-------- SUPPLIED INFORMATION

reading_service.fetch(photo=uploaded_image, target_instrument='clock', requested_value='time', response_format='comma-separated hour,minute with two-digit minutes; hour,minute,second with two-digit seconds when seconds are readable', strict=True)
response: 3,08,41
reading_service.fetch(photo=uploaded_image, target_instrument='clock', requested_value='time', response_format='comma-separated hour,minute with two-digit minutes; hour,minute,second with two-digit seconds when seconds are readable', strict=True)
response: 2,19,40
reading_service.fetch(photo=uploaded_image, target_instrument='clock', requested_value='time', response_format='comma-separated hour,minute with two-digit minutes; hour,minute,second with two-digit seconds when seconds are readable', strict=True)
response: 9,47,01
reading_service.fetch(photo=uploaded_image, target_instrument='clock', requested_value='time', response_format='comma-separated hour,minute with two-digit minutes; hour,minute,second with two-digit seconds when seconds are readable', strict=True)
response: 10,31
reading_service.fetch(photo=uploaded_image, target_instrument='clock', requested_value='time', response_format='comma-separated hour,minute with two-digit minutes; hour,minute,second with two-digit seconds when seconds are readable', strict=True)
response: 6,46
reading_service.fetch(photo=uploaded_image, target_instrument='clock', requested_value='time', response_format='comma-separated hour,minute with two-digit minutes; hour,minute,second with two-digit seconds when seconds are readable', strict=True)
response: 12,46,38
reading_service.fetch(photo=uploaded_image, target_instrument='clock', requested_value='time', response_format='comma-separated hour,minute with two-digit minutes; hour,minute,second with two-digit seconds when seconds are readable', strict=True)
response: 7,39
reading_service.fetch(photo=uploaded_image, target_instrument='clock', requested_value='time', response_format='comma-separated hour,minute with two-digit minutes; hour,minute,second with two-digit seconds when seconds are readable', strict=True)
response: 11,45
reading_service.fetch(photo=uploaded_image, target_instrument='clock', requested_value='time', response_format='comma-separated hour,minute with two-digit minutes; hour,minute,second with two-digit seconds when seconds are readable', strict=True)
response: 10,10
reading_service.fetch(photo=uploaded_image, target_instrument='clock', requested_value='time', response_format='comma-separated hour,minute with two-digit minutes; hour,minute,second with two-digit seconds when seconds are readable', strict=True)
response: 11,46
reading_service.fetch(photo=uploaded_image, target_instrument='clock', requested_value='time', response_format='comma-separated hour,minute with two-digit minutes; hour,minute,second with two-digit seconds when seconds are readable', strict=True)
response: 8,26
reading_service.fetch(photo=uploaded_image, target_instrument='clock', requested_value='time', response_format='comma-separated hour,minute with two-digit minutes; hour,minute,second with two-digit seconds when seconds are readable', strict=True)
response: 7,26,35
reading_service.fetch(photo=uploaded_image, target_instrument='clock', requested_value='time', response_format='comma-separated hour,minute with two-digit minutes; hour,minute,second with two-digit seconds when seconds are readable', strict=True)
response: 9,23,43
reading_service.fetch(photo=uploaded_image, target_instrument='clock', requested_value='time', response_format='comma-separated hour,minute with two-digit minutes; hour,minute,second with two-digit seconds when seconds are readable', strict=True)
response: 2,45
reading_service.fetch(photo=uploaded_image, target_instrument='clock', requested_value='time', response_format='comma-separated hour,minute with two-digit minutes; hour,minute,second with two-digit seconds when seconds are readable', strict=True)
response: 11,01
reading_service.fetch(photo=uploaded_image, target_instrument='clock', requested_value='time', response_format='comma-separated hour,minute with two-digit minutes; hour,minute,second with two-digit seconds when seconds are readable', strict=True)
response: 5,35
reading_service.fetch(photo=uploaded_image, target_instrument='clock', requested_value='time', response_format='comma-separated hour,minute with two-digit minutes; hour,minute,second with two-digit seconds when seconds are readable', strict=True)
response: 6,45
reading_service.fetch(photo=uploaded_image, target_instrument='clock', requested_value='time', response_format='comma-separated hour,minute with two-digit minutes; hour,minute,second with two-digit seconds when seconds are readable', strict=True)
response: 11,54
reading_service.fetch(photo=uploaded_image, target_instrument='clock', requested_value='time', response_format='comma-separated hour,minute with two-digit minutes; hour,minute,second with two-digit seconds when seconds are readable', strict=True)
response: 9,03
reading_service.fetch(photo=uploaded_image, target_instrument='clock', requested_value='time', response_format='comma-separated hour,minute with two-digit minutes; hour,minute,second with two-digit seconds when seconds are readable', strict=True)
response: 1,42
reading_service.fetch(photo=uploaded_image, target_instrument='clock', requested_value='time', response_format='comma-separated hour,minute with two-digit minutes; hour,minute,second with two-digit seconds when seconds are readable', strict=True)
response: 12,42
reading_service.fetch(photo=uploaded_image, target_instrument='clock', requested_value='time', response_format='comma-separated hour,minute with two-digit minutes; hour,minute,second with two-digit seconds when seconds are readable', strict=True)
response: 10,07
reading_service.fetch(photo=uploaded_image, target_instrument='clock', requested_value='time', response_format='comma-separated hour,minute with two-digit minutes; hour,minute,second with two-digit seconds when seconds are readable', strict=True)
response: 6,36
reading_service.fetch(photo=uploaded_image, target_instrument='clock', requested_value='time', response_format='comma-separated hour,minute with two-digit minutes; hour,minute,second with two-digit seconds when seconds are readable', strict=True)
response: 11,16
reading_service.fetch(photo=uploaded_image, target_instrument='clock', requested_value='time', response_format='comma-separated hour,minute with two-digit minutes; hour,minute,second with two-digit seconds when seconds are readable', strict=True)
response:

----------------

WORK TO DO ::
Copy the listing above line for line, keeping every character unchanged.

RESPONSE ::
reading_service.fetch(photo=uploaded_image, target_instrument='clock', requested_value='time', response_format='comma-separated hour,minute with two-digit minutes; hour,minute,second with two-digit seconds when seconds are readable', strict=True)
response: 3,08,41
reading_service.fetch(photo=uploaded_image, target_instrument='clock', requested_value='time', response_format='comma-separated hour,minute with two-digit minutes; hour,minute,second with two-digit seconds when seconds are readable', strict=True)
response: 2,19,40
reading_service.fetch(photo=uploaded_image, target_instrument='clock', requested_value='time', response_format='comma-separated hour,minute with two-digit minutes; hour,minute,second with two-digit seconds when seconds are readable', strict=True)
response: 9,47,01
reading_service.fetch(photo=uploaded_image, target_instrument='clock', requested_value='time', response_format='comma-separated hour,minute with two-digit minutes; hour,minute,second with two-digit seconds when seconds are readable', strict=True)
response: 10,31
reading_service.fetch(photo=uploaded_image, target_instrument='clock', requested_value='time', response_format='comma-separated hour,minute with two-digit minutes; hour,minute,second with two-digit seconds when seconds are readable', strict=True)
response: 6,46
reading_service.fetch(photo=uploaded_image, target_instrument='clock', requested_value='time', response_format='comma-separated hour,minute with two-digit minutes; hour,minute,second with two-digit seconds when seconds are readable', strict=True)
response: 12,46,38
reading_service.fetch(photo=uploaded_image, target_instrument='clock', requested_value='time', response_format='comma-separated hour,minute with two-digit minutes; hour,minute,second with two-digit seconds when seconds are readable', strict=True)
response: 7,39
reading_service.fetch(photo=uploaded_image, target_instrument='clock', requested_value='time', response_format='comma-separated hour,minute with two-digit minutes; hour,minute,second with two-digit seconds when seconds are readable', strict=True)
response: 11,45
reading_service.fetch(photo=uploaded_image, target_instrument='clock', requested_value='time', response_format='comma-separated hour,minute with two-digit minutes; hour,minute,second with two-digit seconds when seconds are readable', strict=True)
response: 10,10
reading_service.fetch(photo=uploaded_image, target_instrument='clock', requested_value='time', response_format='comma-separated hour,minute with two-digit minutes; hour,minute,second with two-digit seconds when seconds are readable', strict=True)
response: 11,46
reading_service.fetch(photo=uploaded_image, target_instrument='clock', requested_value='time', response_format='comma-separated hour,minute with two-digit minutes; hour,minute,second with two-digit seconds when seconds are readable', strict=True)
response: 8,26
reading_service.fetch(photo=uploaded_image, target_instrument='clock', requested_value='time', response_format='comma-separated hour,minute with two-digit minutes; hour,minute,second with two-digit seconds when seconds are readable', strict=True)
response: 7,26,35
reading_service.fetch(photo=uploaded_image, target_instrument='clock', requested_value='time', response_format='comma-separated hour,minute with two-digit minutes; hour,minute,second with two-digit seconds when seconds are readable', strict=True)
response: 9,23,43
reading_service.fetch(photo=uploaded_image, target_instrument='clock', requested_value='time', response_format='comma-separated hour,minute with two-digit minutes; hour,minute,second with two-digit seconds when seconds are readable', strict=True)
response: 2,45
reading_service.fetch(photo=uploaded_image, target_instrument='clock', requested_value='time', response_format='comma-separated hour,minute with two-digit minutes; hour,minute,second with two-digit seconds when seconds are readable', strict=True)
response: 11,01
reading_service.fetch(photo=uploaded_image, target_instrument='clock', requested_value='time', response_format='comma-separated hour,minute with two-digit minutes; hour,minute,second with two-digit seconds when seconds are readable', strict=True)
response: 5,35
reading_service.fetch(photo=uploaded_image, target_instrument='clock', requested_value='time', response_format='comma-separated hour,minute with two-digit minutes; hour,minute,second with two-digit seconds when seconds are readable', strict=True)
response: 6,45
reading_service.fetch(photo=uploaded_image, target_instrument='clock', requested_value='time', response_format='comma-separated hour,minute with two-digit minutes; hour,minute,second with two-digit seconds when seconds are readable', strict=True)
response: 11,54
reading_service.fetch(photo=uploaded_image, target_instrument='clock', requested_value='time', response_format='comma-separated hour,minute with two-digit minutes; hour,minute,second with two-digit seconds when seconds are readable', strict=True)
response: 9,03
reading_service.fetch(photo=uploaded_image, target_instrument='clock', requested_value='time', response_format='comma-separated hour,minute with two-digit minutes; hour,minute,second with two-digit seconds when seconds are readable', strict=True)
response: 1,42
reading_service.fetch(photo=uploaded_image, target_instrument='clock', requested_value='time', response_format='comma-separated hour,minute with two-digit minutes; hour,minute,second with two-digit seconds when seconds are readable', strict=True)
response: 12,42
reading_service.fetch(photo=uploaded_image, target_instrument='clock', requested_value='time', response_format='comma-separated hour,minute with two-digit minutes; hour,minute,second with two-digit seconds when seconds are readable', strict=True)
response: 10,07
reading_service.fetch(photo=uploaded_image, target_instrument='clock', requested_value='time', response_format='comma-separated hour,minute with two-digit minutes; hour,minute,second with two-digit seconds when seconds are readable', strict=True)
response: 6,36
reading_service.fetch(photo=uploaded_image, target_instrument='clock', requested_value='time', response_format='comma-separated hour,minute with two-digit minutes; hour,minute,second with two-digit seconds when seconds are readable', strict=True)
response: 11,16
reading_service.fetch(photo=uploaded_image, target_instrument='clock', requested_value='time', response_format='comma-separated hour,minute with two-digit minutes; hour,minute,second with two-digit seconds when seconds are readable', strict=True)
response:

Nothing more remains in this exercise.